##### GIVEN RECORDS #####
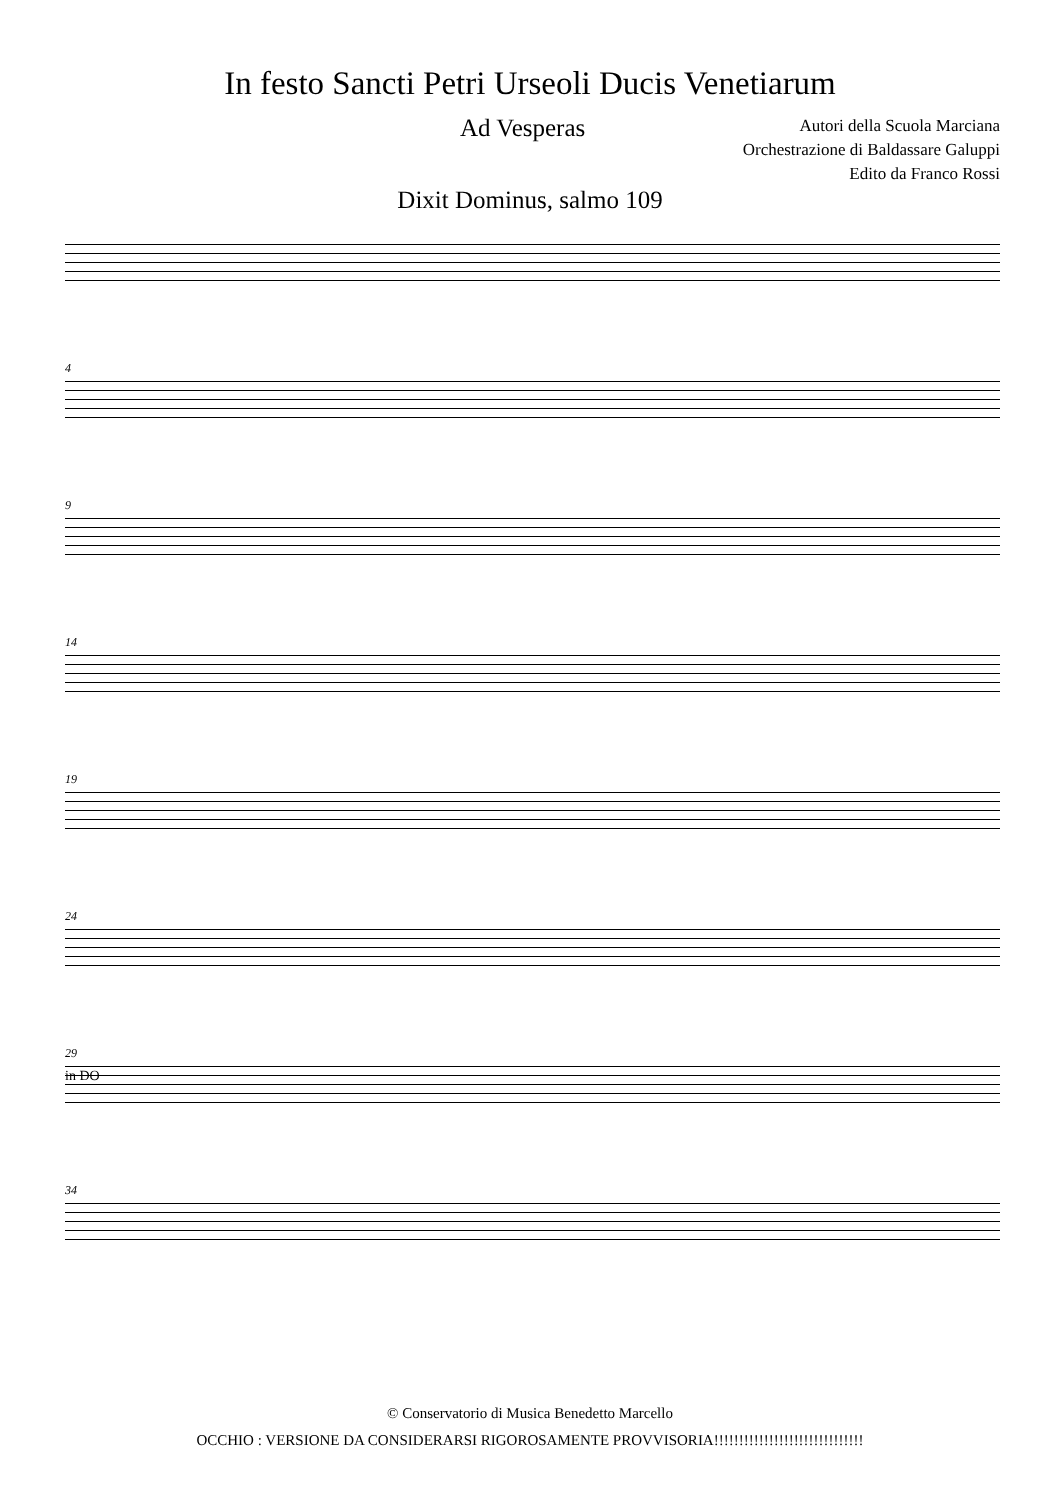In festo Sancti Petri Urseoli Ducis Venetiarum
Ad Vesperas
Autori della Scuola Marciana
Orchestrazione di Baldassare Galuppi
Edito da Franco Rossi
Dixit Dominus, salmo 109
4
9
14
19
24
29
in DO
34
© Conservatorio di Musica Benedetto Marcello
OCCHIO : VERSIONE DA CONSIDERARSI RIGOROSAMENTE PROVVISORIA!!!!!!!!!!!!!!!!!!!!!!!!!!!!!!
#####
ACTIVITY> Repeat the data verbatim, excluding all pictures.

RESULT OF THIS TASK>
In festo Sancti Petri Urseoli Ducis Venetiarum
Ad Vesperas
Autori della Scuola Marciana
Orchestrazione di Baldassare Galuppi
Edito da Franco Rossi
Dixit Dominus, salmo 109
4
9
14
19
24
29
in DO
34
© Conservatorio di Musica Benedetto Marcello
OCCHIO : VERSIONE DA CONSIDERARSI RIGOROSAMENTE PROVVISORIA!!!!!!!!!!!!!!!!!!!!!!!!!!!!!!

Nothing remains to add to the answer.